Helmut Petri


Helmut Petri was a German anthropologist.

Life

Petri was born in Cologne and received his early education both there and in Berlin. He began his university studies in 1928, taking in Economics, History and Philosophy, as well as coursework on Prehistory and Physical Anthropology, with studies that took him also to Rome, and Vienna where he studied under Wilhelm Schmidt, Wilhelm Koppers and Robert von Heine-Geldern were among his teachers there. In this early phase Petri was particularly taken by Meso-American cultures, studying under the direction of Fritz Röck, and learnt Nahuatl.
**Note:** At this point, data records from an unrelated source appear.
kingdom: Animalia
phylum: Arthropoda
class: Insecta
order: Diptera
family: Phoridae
He completed his Phd with a thesis on currencies in the South Pacific.
His first professional appointment was in Vienna, where he was curator at both the Museum of Ethnology and the Museum of Natural History In 1935 he moved to Frankfurt am Main to take up a position with the Forschungsinstitut für Kulturmorphologie. Frankfurt provided him with the opportunity to pursue research on Oceania and Australia at the Museum of World Cultures and, in 1938-1939, he embarked on his first piece of ethnographical fieldwork, which took him the Kimberley region of Western Australia. There he worked in particular with the Worrorra, Ngarinjin and other tribes of the Dampier Archipelago.
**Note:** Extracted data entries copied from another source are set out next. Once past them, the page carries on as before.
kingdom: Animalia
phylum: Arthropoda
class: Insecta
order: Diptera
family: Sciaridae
On his return, Petri was drafted into the Wehrmacht and served as a radio-operator in France, Greece, North Africa and Italy. At war's end, he was taken prisoner and detained for several months in an American camp for POWs. On his release, he resumed his former job at the Frobenius Institute, under Adolf Ellegard Jensen, lecturing in anthropology. After a further stint of fieldwork in Australia in 1953-1954. he was appointed to a full professorship in 1956, and department chair of the Department of Social and Cultural Anthropology at the University of Cologne two years later. In 1959 he married a fellow ethnologist, Gisela Odermann, who had also accompanied him on his fieldwork expedition in 1953/1954. He retired in 1971.
Petri died in Cologne, after 6 weeks in an intensive care unit, after being hospitalized following a car accident in May 1986.